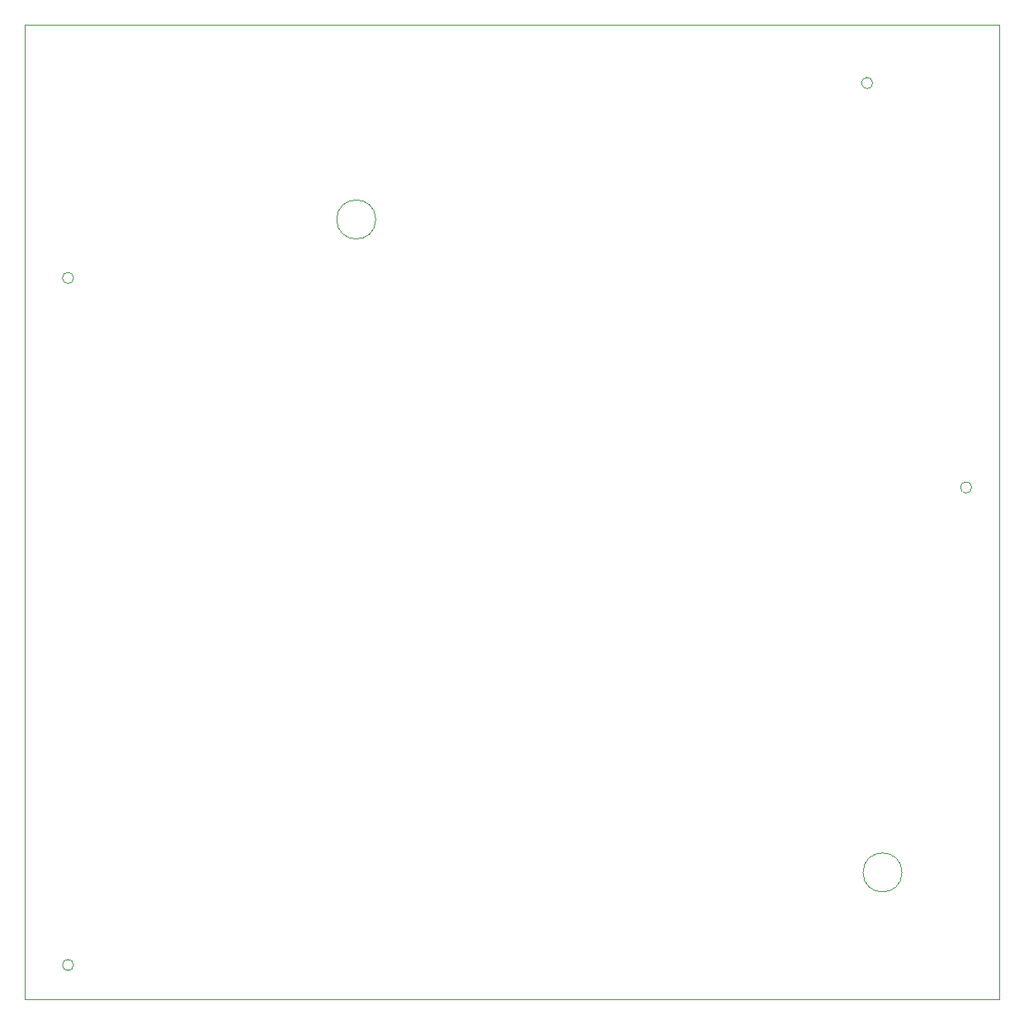
<source format=gbr>
%TF.GenerationSoftware,KiCad,Pcbnew,(5.99.0-11144-gea0c162604)*%
%TF.CreationDate,2021-09-24T14:59:39-05:00*%
%TF.ProjectId,The-Force-V2,5468652d-466f-4726-9365-2d56322e6b69,rev?*%
%TF.SameCoordinates,Original*%
%TF.FileFunction,Profile,NP*%
%FSLAX46Y46*%
G04 Gerber Fmt 4.6, Leading zero omitted, Abs format (unit mm)*
G04 Created by KiCad (PCBNEW (5.99.0-11144-gea0c162604)) date 2021-09-24 14:59:39*
%MOMM*%
%LPD*%
G01*
G04 APERTURE LIST*
%TA.AperFunction,Profile*%
%ADD10C,0.100000*%
%TD*%
G04 APERTURE END LIST*
D10*
X200000000Y-50000000D02*
X200000000Y-150000000D01*
X190000000Y-137000000D02*
G75*
G03*
X190000000Y-137000000I-2000000J0D01*
G01*
X105000000Y-146500000D02*
G75*
G03*
X105000000Y-146500000I-576000J0D01*
G01*
X200000000Y-150000000D02*
X100000000Y-150000000D01*
X100000000Y-150000000D02*
X100000000Y-50000000D01*
X100000000Y-50000000D02*
X200000000Y-50000000D01*
X187000000Y-56000000D02*
G75*
G03*
X187000000Y-56000000I-576000J0D01*
G01*
X136000000Y-70000000D02*
G75*
G03*
X136000000Y-70000000I-2000000J0D01*
G01*
X197152000Y-97500000D02*
G75*
G03*
X197152000Y-97500000I-576000J0D01*
G01*
X105000000Y-76000000D02*
G75*
G03*
X105000000Y-76000000I-576000J0D01*
G01*
M02*

</source>
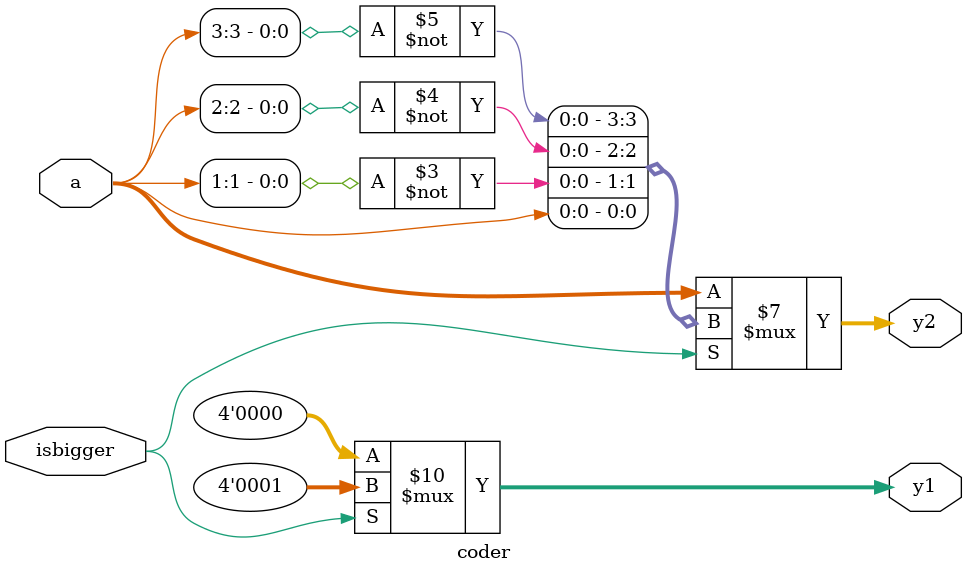
<source format=v>
module coder(
	input isbigger,
	input wire[3:0] a,
	output reg[3:0] y1,
	output reg[3:0] y2
);
	integer i;
	always @(*) begin //******
		if(isbigger==1'b0)
			begin
				y1=4'b0000;
				y2=a;
			end
		else
		begin
			y1=4'b0001;
			y2={~a[3],~a[2],~a[1],a[0]};
		end
	end
endmodule
</source>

> **Exercise aim**:
Collect, from the material above, every line containing the word "Profile".

> **Worked solution**:
%TF.FileFunction,Profile,NP*%
%TA.AperFunction,Profile*%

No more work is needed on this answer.